Wednesday, February 25, 2009

As Careme Begins

While I'm busy typing away on a paper that has distracted me from all else, the following was received from L'Arche in Compiegne as we enter tomorrow into the season of Lent, Careme in French. I am reminded of how this desert season began last year, with a final night of jubilation and dancing as the morrow brought a waking attentiveness to Christ's suffering and our call to enter in with him. May these words guide you as they guide me and others. Pray for the country of France as they enter into this season, for the devout Catholics and emerging charismatic movement to be a light for Christ in the desert of roteness and dead tradition.

« Seigneur avec Toi, nous irons au désert… Les paroles de ce chant, propre au temps de carême, nous invitent à vivre une nouvelle étape dans notre année liturgique. Nous sommes invités à aller au désert, à aller dans ce lieu aride, sans végétation et sans habitation. Un lieu qui, à première vue, est sans intérêt. Rien ne semble s’y passer, rien ne semble arrêter notre attention. Pourtant, je suis bien invité à regarder, non pas autour de moi, mais en moi. Car c’est dans le calme et le silence que je peux entendre Dieu me parler cœur à cœur, que je peux recevoir la lumière de Dieu pour faire la vérité en moi. »
Extrait du Vivre Ensemble, Abbé Denis Raffray.

"Lord, with you we will go into the desert...The words of this song appropriately invite us into Lent, into a new stage in our liturgical year. We are invited to go into the desert, to go into this dry place, without green growth and without life. It is a place that upon first glance holds no interest. Nothing seems to pass by this place, nothing seems to take our attention. And yet, I am clearly invited to watch and look, not at that which is around me, but at myself alone. It is in this peace and in this silence that I can hear God speak to my heart from his, that I can receive the light of God to live truth from my being."

Jennifer's translation

Tuesday, February 17, 2009

Afternoon Chat

After a long hiatus from skype, that magical system that lets me keep up with one million gazillion relationships that at any one point in time span one side of the globe and back around, I signed back on this afternoon for a chat with Natacha.

Oh my goodness! If I could leave for Compiegne tomorrow I would. It was wonderful to get a voice to voice, camera to camera update from her, exchange our news, plan for time in France in a little over two weeks, and pray together. I love praying with Natacha because always the response is "J'aimerais bien," meaning I would like to very much. It continues even over distance and time to be a privilege to walk with her and others through brief emails, skype chats, facebook messages. God continues to raise her up in enthusiasm and joy to be a thoughtful Christian who is contagious.

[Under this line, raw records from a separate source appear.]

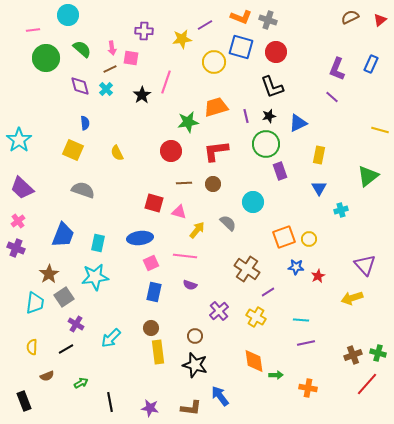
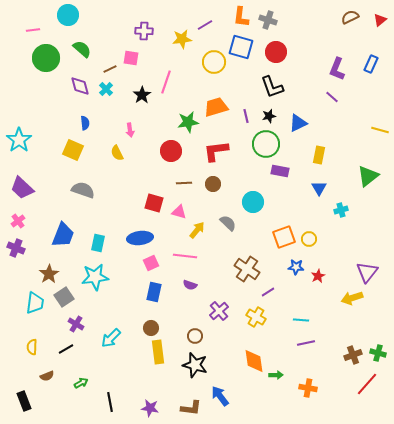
orange L-shape at (241, 17): rotated 75 degrees clockwise
pink arrow at (112, 48): moved 18 px right, 82 px down
purple rectangle at (280, 171): rotated 60 degrees counterclockwise
purple triangle at (365, 265): moved 2 px right, 7 px down; rotated 20 degrees clockwise
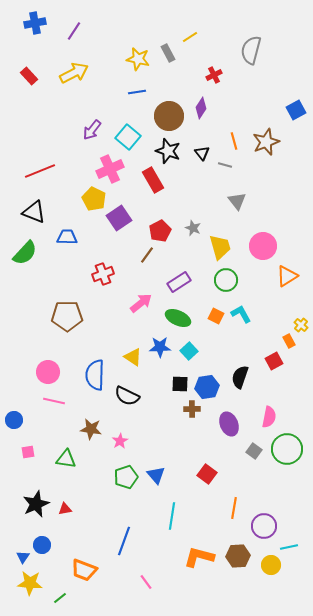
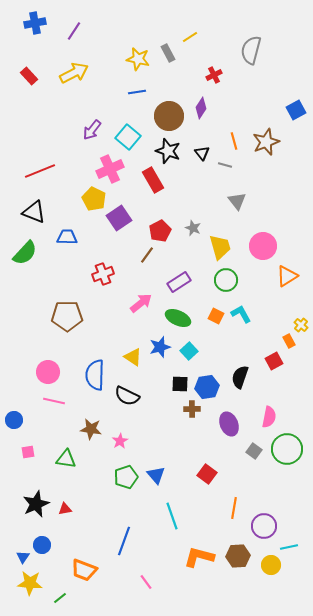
blue star at (160, 347): rotated 15 degrees counterclockwise
cyan line at (172, 516): rotated 28 degrees counterclockwise
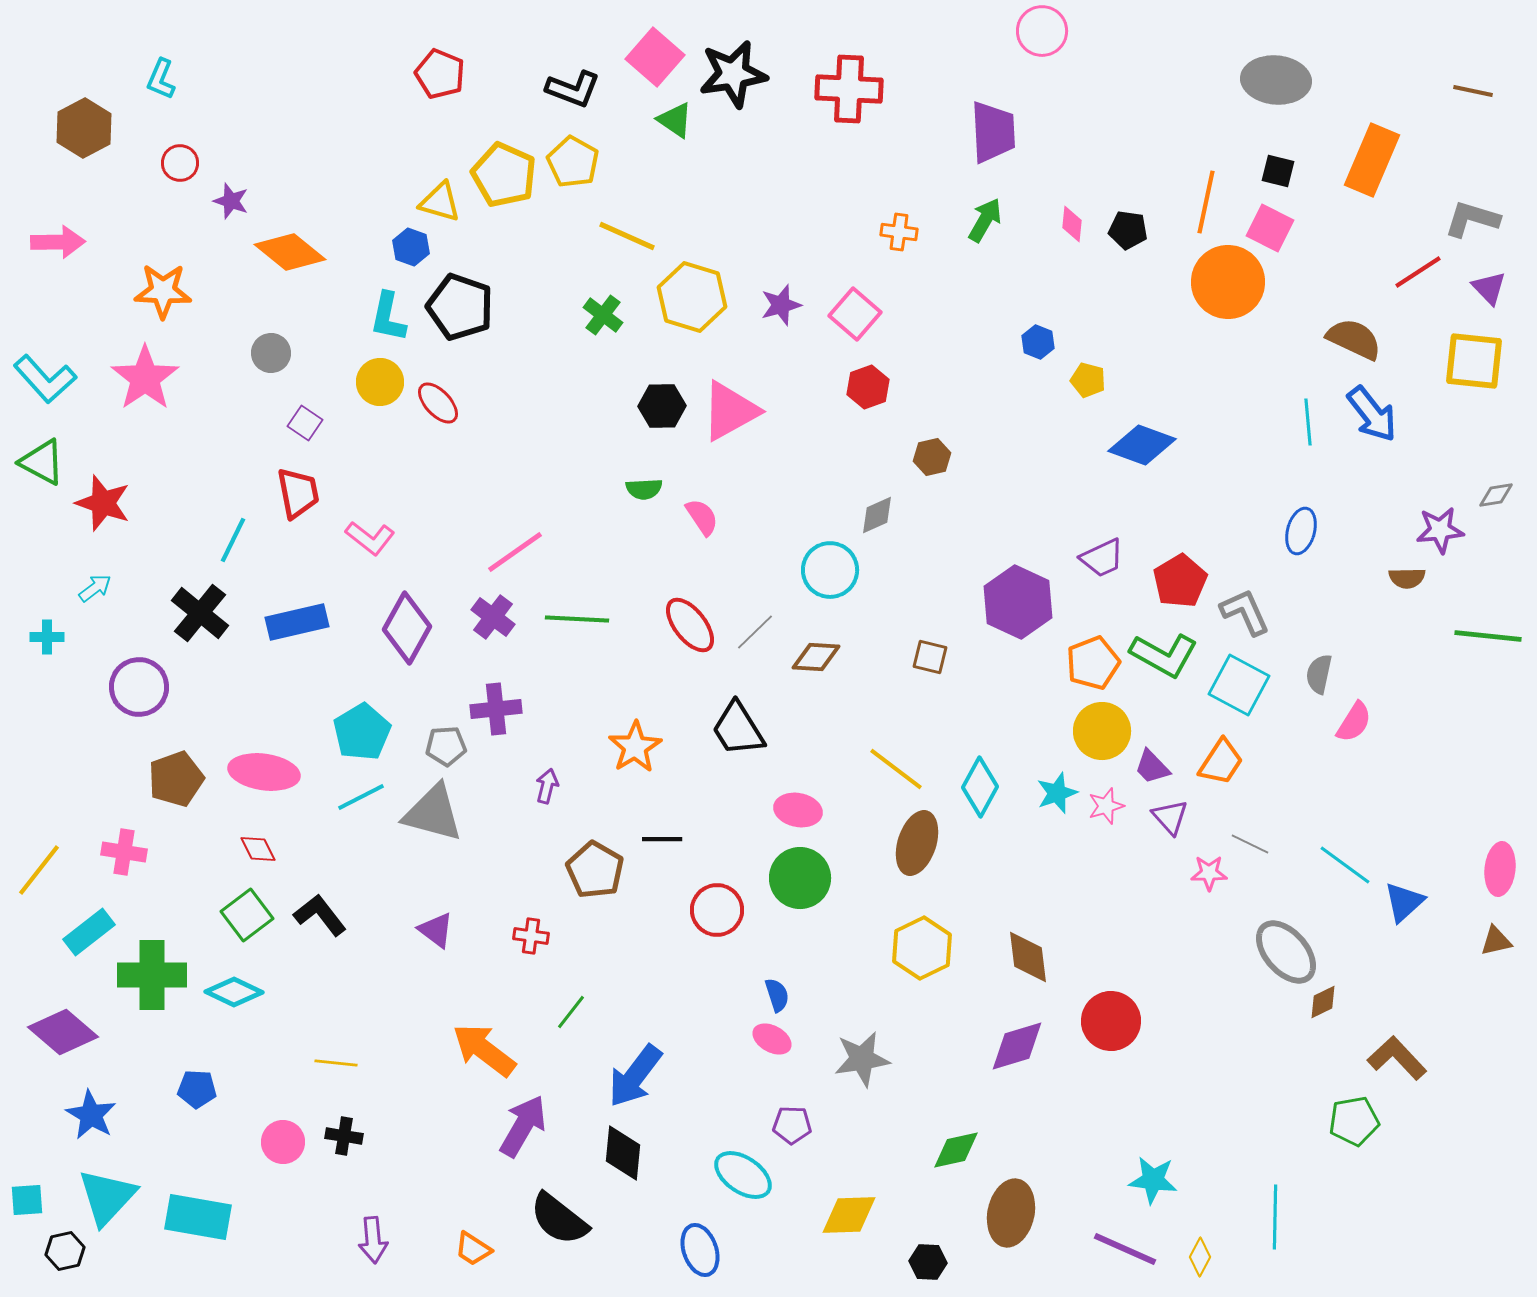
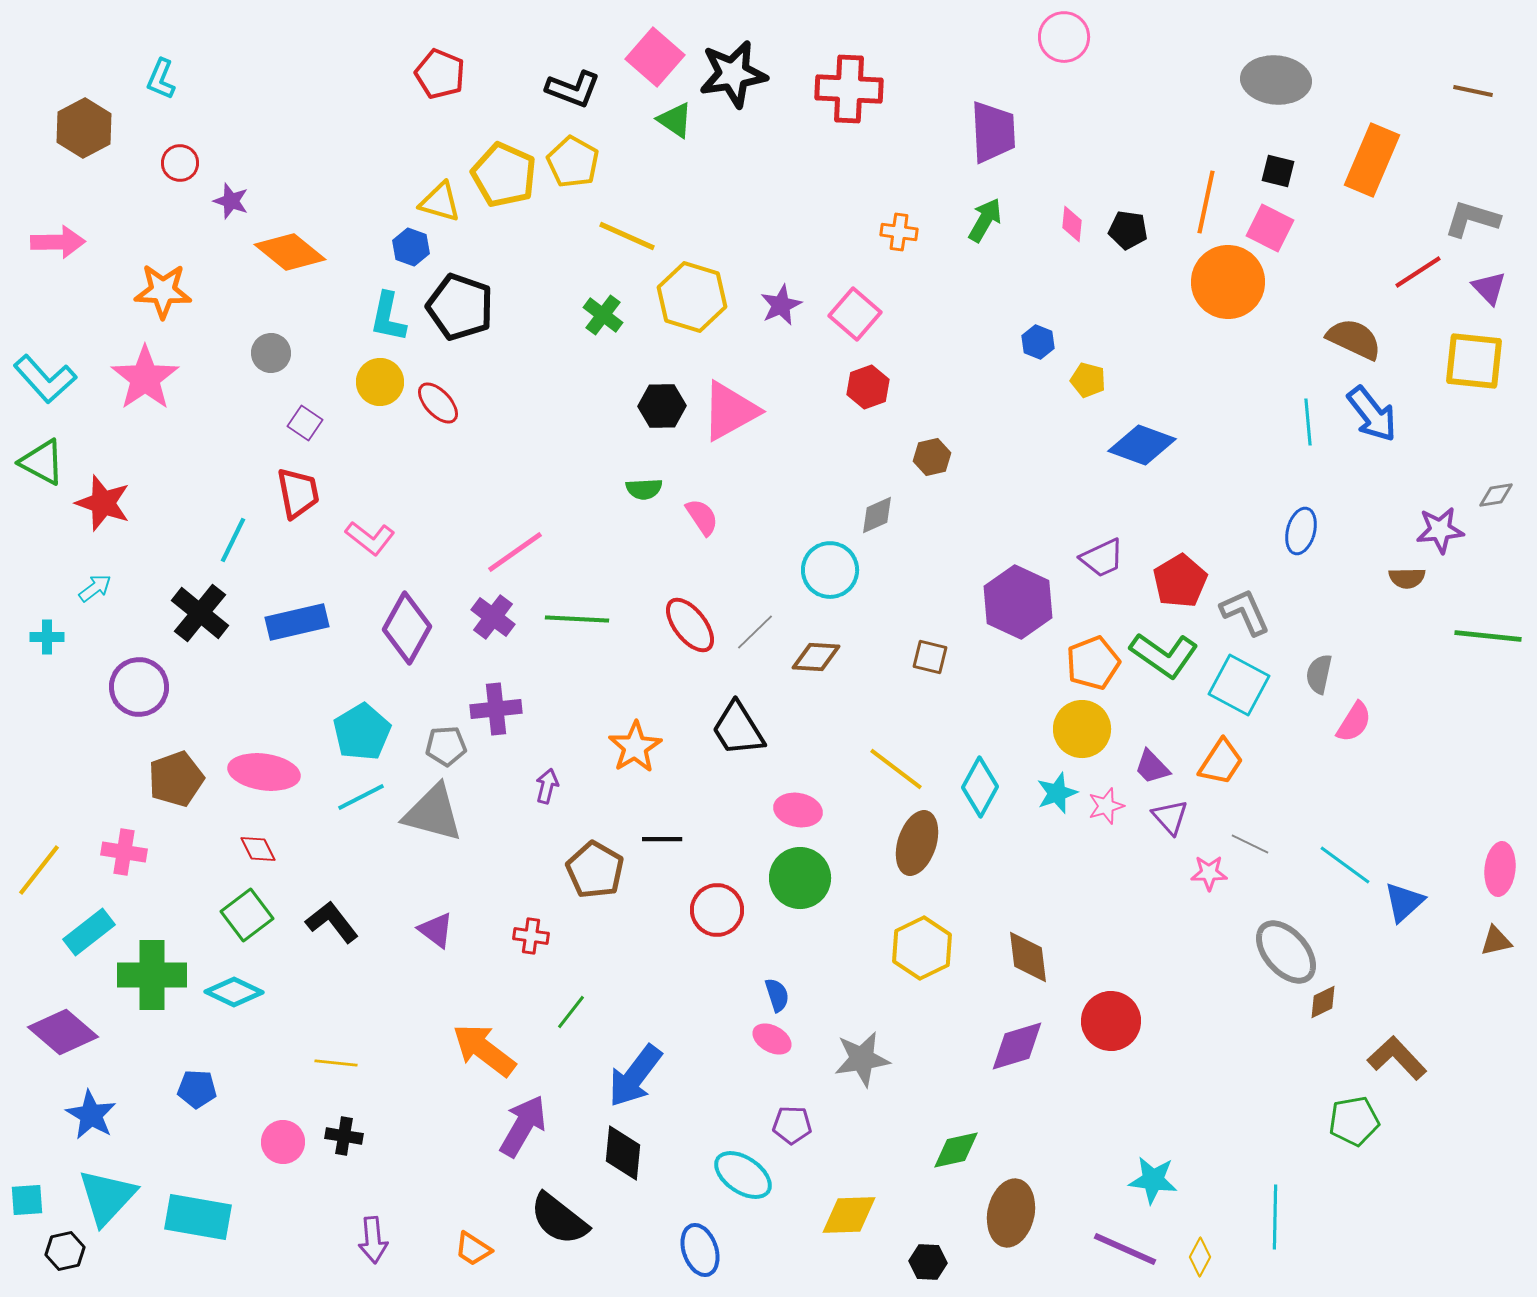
pink circle at (1042, 31): moved 22 px right, 6 px down
purple star at (781, 305): rotated 9 degrees counterclockwise
green L-shape at (1164, 655): rotated 6 degrees clockwise
yellow circle at (1102, 731): moved 20 px left, 2 px up
black L-shape at (320, 915): moved 12 px right, 7 px down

Someone told me today during a class break that they forget I'm Texan because I don't have much of an accent or seem to want to go back to the "motherland." I laughed and said, "Well, France is the motherland."

How does God wire us with other places so deeply imbedded in us we cannot shake it as much as we try?

To Natacha, skype, God's hand of goodness, and the land of France!

Wednesday, February 11, 2009

Lunch with Vincent

I will plan to blog about my visit back to France right before, maybe during, and definitely after if you're wanting to follow the story that began almost two years ago now (entire process of going accounted for in that).

But, for the moment, I am practically giddy because I just received an email from Vincent my neighbor about lunch in Compiegne. "Tell me the date and hour precisely that week. I have plenty of news to tell, and I'm sure you do as well." There are small glimpses when it feels as if I never left, and this was one of them. Note that my last interaction with Vincent involved my leaving him a copy of John, so already I am interceding and preparing for a follow-up conversation. Will you join me in those prayers?

March 5-15 will be full between visits with missionaries, students, long-term ministry discussions, L'Arche, church, students in Paris, time with Valerie, Prevotes, a dinner party...and the list goes on. Ten days feels so short with a people and place that I call mine, but I am asking God to expand the minutes, grant me full comprehension of all that occurs, and continue to place before me ways that even in a short span he has prepared for me to minister.